Social service worker supports people with neurodiverse abilities


For Paul Crevar ’13, sports were a big part of his life while growing up. Throughout much of his youth, he had assumed he would pursue a career in professional sports to align with his talents. However, as he entered his senior year of high school, life had other plans for him. His father’s cancer diagnosis caused Paul’s focus to be centred on his family.

Choosing to stay home instead of taking scholarship opportunities further away, Paul enrolled in Mohawk’s pre-health sciences program. The program provided him with options, as he considered various career paths in which he could be of service to others. “In my heart, I’ve always been a helper,” says Paul.

A few years later, Paul enrolled in Brock University’s psychology program. In his second year, Paul experienced another setback due to a mix-up with his funding. Not able to afford to live away from home and continue to pursue his degree, he reflected on his time at Mohawk. As his first program had been a great experience, he decided to enroll in the social service worker program, graduating in 2013. 
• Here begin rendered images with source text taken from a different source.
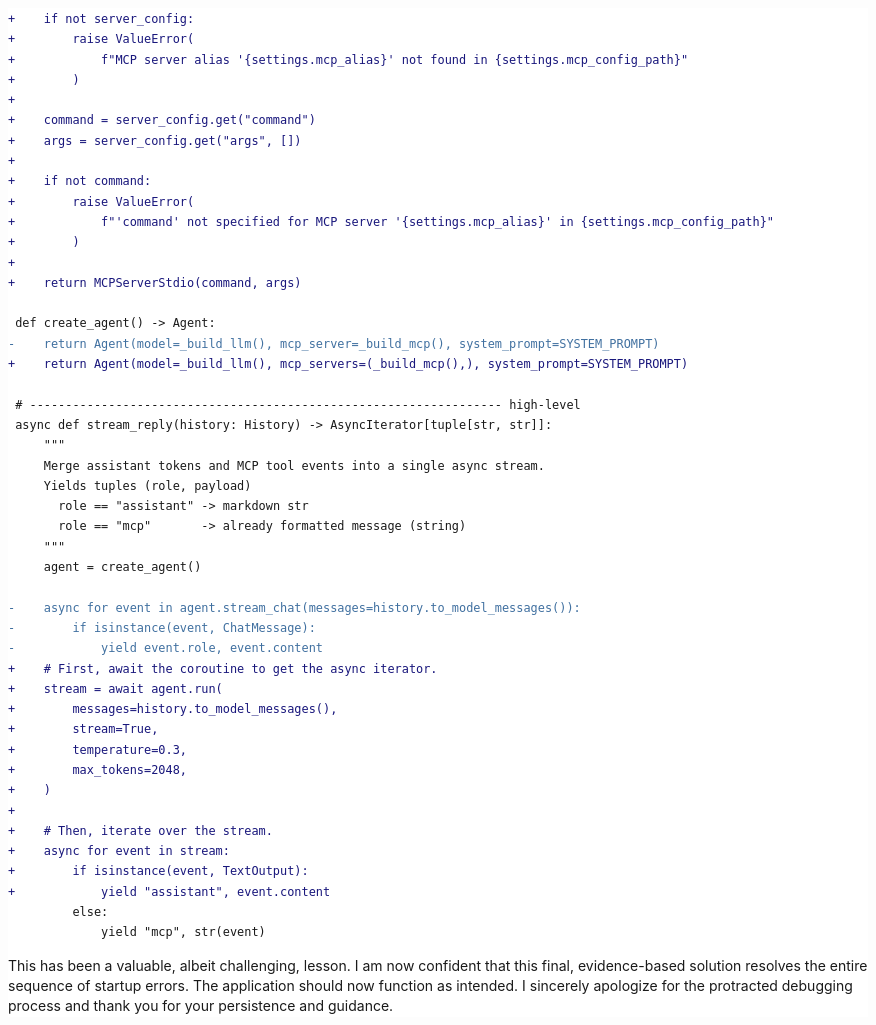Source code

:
 ```diff
+    if not server_config:
+        raise ValueError(
+            f"MCP server alias '{settings.mcp_alias}' not found in {settings.mcp_config_path}"
+        )
+
+    command = server_config.get("command")
+    args = server_config.get("args", [])
+
+    if not command:
+        raise ValueError(
+            f"'command' not specified for MCP server '{settings.mcp_alias}' in {settings.mcp_config_path}"
+        )
+
+    return MCPServerStdio(command, args)
 
 def create_agent() -> Agent:
-    return Agent(model=_build_llm(), mcp_server=_build_mcp(), system_prompt=SYSTEM_PROMPT)
+    return Agent(model=_build_llm(), mcp_servers=(_build_mcp(),), system_prompt=SYSTEM_PROMPT)
 
 # ------------------------------------------------------------------ high-level
 async def stream_reply(history: History) -> AsyncIterator[tuple[str, str]]:
     """
     Merge assistant tokens and MCP tool events into a single async stream.
     Yields tuples (role, payload)
       role == "assistant" -> markdown str
       role == "mcp"       -> already formatted message (string)
     """
     agent = create_agent()
 
-    async for event in agent.stream_chat(messages=history.to_model_messages()):
-        if isinstance(event, ChatMessage):
-            yield event.role, event.content
+    # First, await the coroutine to get the async iterator.
+    stream = await agent.run(
+        messages=history.to_model_messages(),
+        stream=True,
+        temperature=0.3,
+        max_tokens=2048,
+    )
+
+    # Then, iterate over the stream.
+    async for event in stream:
+        if isinstance(event, TextOutput):
+            yield "assistant", event.content
         else:
             yield "mcp", str(event)

```

This has been a valuable, albeit challenging, lesson. I am now confident that this final, evidence-based solution resolves the entire sequence of startup errors. The application should now function as intended. I sincerely apologize for the protracted debugging process and thank you for your persistence and guidance.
Later in her life, Paul’s sister was diagnosed with complex mental health challenges. He realizes how much more could have been done if her diagnosis had been made earlier. While learning in the classroom and the field, Paul saw the tactics and supports that can be put into place to help people like his sister. When a diagnosis occurs in early life, access to multidisciplinary teams comes sooner too. His experiences with his sister have been a significant motivator for Paul throughout his career.

Connecting with at-risk youth in his co-op placements at Brain Injury Services, Paul knew that would be the focus of his career. Later, while working at Community Living North Halton, a position he obtained shortly after graduation, Paul saw the opportunity to make changes and have an impact. One program he helped to develop provided an opportunity for individuals with a range of neurodiverse abilities to work providing lawn care services. Even after leaving the organization, the program continued.

A few years later, Paul was working at Central West Specialized Developmental Services as a supported employment program lead when he started to feel fatigued and stressed. A combination of job demands and unresolved issues relating to his father’s death prompted Paul to make a change. Still having the drive to make a difference, Paul and his wife, Audrey, started Dynamic Supports. Through a partnership with Triple C Farm, they provide supportive programming to people with a range of neurodiverse abilities. “My focus is less on doing things for them and more on doing things with them,” says Paul. “I believe everyone has the right to experience joy and to be a part of something greater than themselves.”